Furthermore, the agent developed by Google scientists remembers the pattern once it has learned it, so that it is able to continue performing the same task even if its mentor disappears. The authors see in these qualities a cultural transmission similar to that of humans, in which knowledge is passed from one generation to another—in this case between agents—through social learning, that is, contact with third parties.
“Before our work, the most advanced methods needed a large number of trials to learn a new behavior,” Edward Hughes, a Google DeepMind engineer and one of the authors of the work, explains to this medium. “With our method, the agent can learn a new behavior in real time […] just by watching,” he continues.
“If this type of technique is scaled and transferred to real robots, it would mean that a human could teach a robot a new skill on the fly, locally and maintaining privacy,” concludes the expert. That is, for the robot to learn the needs of each user, it would not be necessary to provide it with a large amount of personal data during training, but rather the machine could learn directly on the spot.
However, this hypothetical leap to real life is still far away, as the authors acknowledge in the article. Both the learning and the tests carried out in the experiments have taken place in a simulation, not in a real environment, with favorable conditions for the success of the tasks. Although pioneering, the study shows a series of limitations that prevent for now from considering the possibility of applying the results to day-to-day situations. Among others, only one person has acted as a guide, so it is not known how the machine would respond to different leaderships.
The key to the agent developed by DeepMind is its way of learning. Instead of training him with massive amounts of data to solve specific tasks, the engineering team has taught him to observe, imitate and remember increasingly complex tasks.
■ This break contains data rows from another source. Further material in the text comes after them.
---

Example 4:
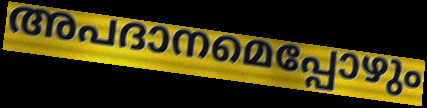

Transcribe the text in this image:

അപദാനമെപ്പോഴും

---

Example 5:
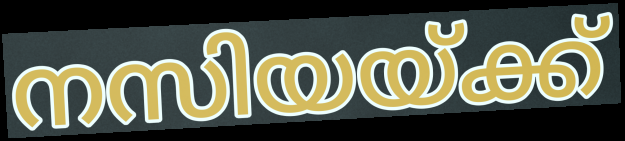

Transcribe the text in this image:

നസിയയ്ക്ക്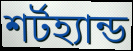
শর্টহ্যান্ড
Scientists have endowed the system with memory, accompanied it with a guide in and out of training sessions, and given it the ability to identify it and pay attention to it. With these three characteristics, they have put the AI ??in a simulation in which it had to go through a series of points in a specific order. If it got it right, the system got a reward, while if it got it wrong it received a penalty.
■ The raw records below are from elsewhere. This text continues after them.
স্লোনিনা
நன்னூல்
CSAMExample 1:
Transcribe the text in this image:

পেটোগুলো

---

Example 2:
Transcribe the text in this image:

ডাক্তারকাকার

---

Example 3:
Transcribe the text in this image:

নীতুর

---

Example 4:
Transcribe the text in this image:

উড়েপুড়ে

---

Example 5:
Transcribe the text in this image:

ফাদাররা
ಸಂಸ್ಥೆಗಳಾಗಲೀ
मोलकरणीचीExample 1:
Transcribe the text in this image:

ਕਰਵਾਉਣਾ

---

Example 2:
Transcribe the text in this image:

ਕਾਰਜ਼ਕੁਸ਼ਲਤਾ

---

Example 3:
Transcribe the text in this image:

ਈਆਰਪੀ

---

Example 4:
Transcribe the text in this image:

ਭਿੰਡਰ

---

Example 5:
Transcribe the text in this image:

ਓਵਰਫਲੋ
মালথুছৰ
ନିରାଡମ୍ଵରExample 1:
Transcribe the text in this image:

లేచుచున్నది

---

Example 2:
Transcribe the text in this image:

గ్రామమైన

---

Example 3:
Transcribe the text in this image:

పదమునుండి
The machine did not know the correct pattern, and to identify it it had two options: either try your luck, or follow the guide – when participating in the simulation – who repeated the correct sequence over and over again. After about 300 hours of training in increasingly complicated scenarios—with a greater number of objectives and obstacles—the system understood that the best strategy to score points quickly was to follow the bot and become familiar with the pattern it proposed.
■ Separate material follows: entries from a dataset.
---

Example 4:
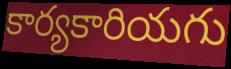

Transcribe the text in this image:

కార్యకారియగు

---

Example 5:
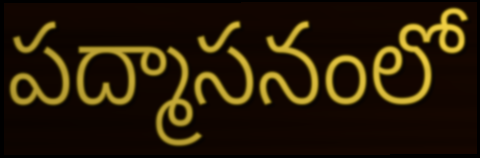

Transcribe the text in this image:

పద్మాసనంలోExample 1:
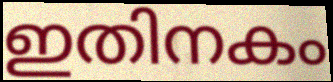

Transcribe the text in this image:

ഇതിനകം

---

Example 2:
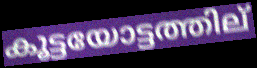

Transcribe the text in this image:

കൂട്ടയോട്ടത്തില്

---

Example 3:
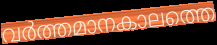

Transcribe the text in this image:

വർത്തമാനകാലത്തെ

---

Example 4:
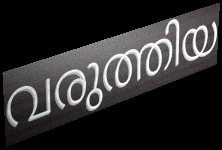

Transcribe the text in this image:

In this way, and faced with a completely unknown scenario, the AI ??is capable of immediately searching for the guide, imitating him in real time and remembering his movement pattern to replicate it when the reference disappears from the map.
The system presented this Tuesday uses “a relatively small amount of data and training time” compared to other proposals, explains Hughes. “We believe it is possible to generate much more robust imitations by training [the agent] in a much wider range of different environments,” he reflects.
The expert also points out that a change in the architecture of the neural network can make the system better recognize the most complicated trajectories and refine its memory. In fact, the agent presented today shows a curious peculiarity: although he is able to remember the path that the guide has followed once he disappears, the more times he repeats it alone, the more he makes mistakes.
This occurs because the system bases new knowledge on what happened in the last iteration, so that a small oversight in one of the imitations can quickly become an error that compromises the success of the task. By changing the architecture, engineers believe they can improve the reliability of the memory and therefore obtain better results in the long term.
The authors have not only achieved that their system shows cultural transmission, but they have been able to identify which of the approximately 2 million neurons that make up the artificial network are responsible for this milestone.
“Sometimes deep learning methods are criticized for a lack of interpretability, that is, it is difficult to reason where the tasks they carry out occur,” says the DeepMind engineer. “We have seen that we can correlate activations of individual neurons in the agent’s ‘brain’ with specific events occurring in the world” he simulated, he continues.
The finding not only provides details of how the system solves tasks, Hughes says, but also opens up the possibility of using similar agents to better understand human neuroscience. These “are interesting directions of work for the future,” he concludes, but “here we are simply pointing out that interpretability can, and does, appear.”